Historicising Interpolations in the Isaiah-Memoir

It is well-known that the book of Isaiah contains clarifying interpolations. Shorter phrases or even entire verses with problematic readings are of-ten identified by exegetes as loose “glosses”. However, this study suggests that editorial interpolations are not merely unrelated annotations from various periods. Typical explicatory phrases from Isa 8:2, 8:6-7a and 8:23b analysed in this study tend to expose recognisable patterns, a coherent scope and a common hermeneutical principle. The short anno-tations in the three pericopes aim to illuminate what may have been perceived as enigmatic prophetic metaphors in the original text. For this reason the editors provide concrete personal and geographical names as keys to understanding the metaphors. These peculiarities may pre-suppose one particular editor or group of editors in the background. The results above may have significant consequences for studying the compositional history of biblical books, in particular Isaiah. They suggest that it is not only the larger text blocks, the so-called literary Fortschreibungen that should be analysed in relationship to one another and in the wider context of the book, but also these shorter explanatory remarks.

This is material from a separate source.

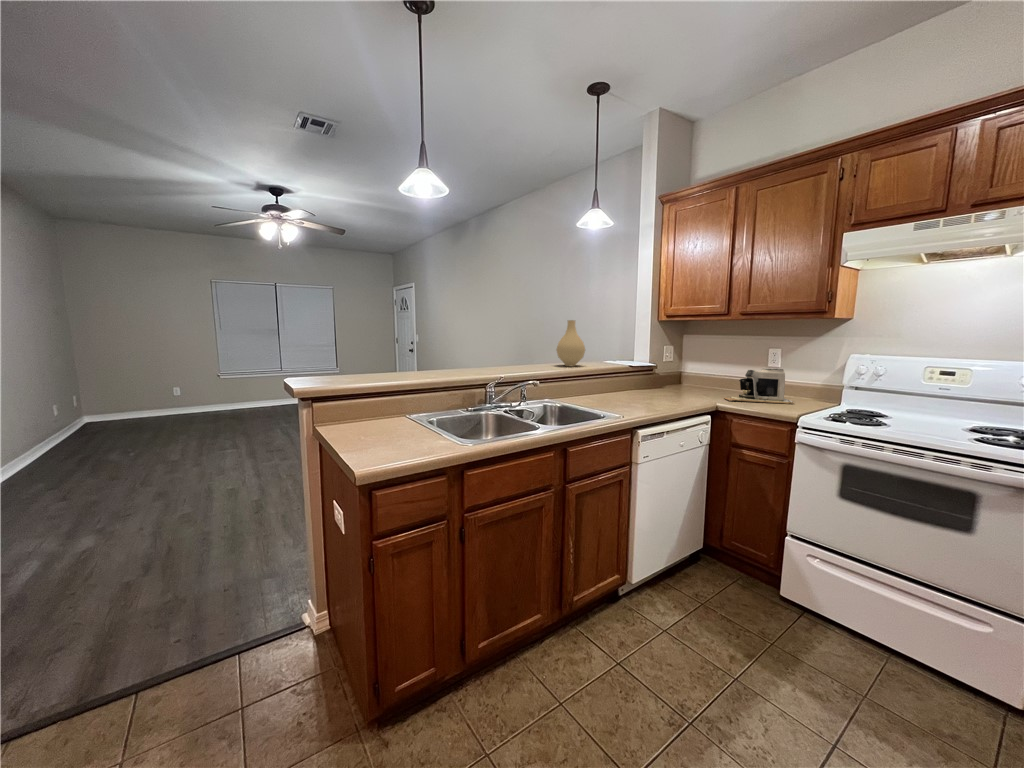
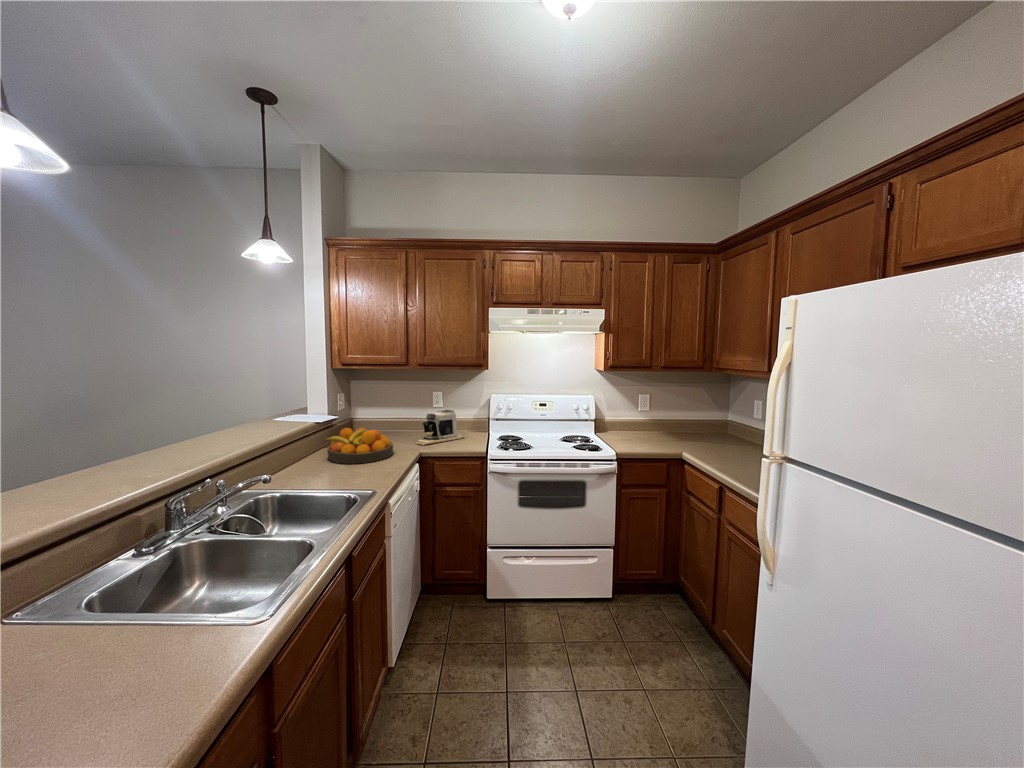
vase: present [556,320,585,366] -> none [209,376,259,441]
fruit bowl: none [631,370,692,402] -> present [326,428,393,463]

However, there is also a major difference compared to the later literary elaborations of Isaiah’s prophecies. Unlike Fortschreibungen which reorganise different sections by splitting up the verses of the original prophecy, inserting in-between new and contemporising annotations, and unlike the even later comment-types in the Qumranic Pesher-literature, these editorial remarks are not concerned with the reapplication of the biblical texts to the new historical situation of the editor. On the contrary, the purpose of the concretising annotations in the verses studied above was to help the reader understand the prophecies in their original historical situation. In this sense, they may be called historicising interpolations. Further conclusions regarding this divergent hermeneutical philosophy and a more precise temporal delimitation of these annotations will have to wait until the results of further investigations emerge.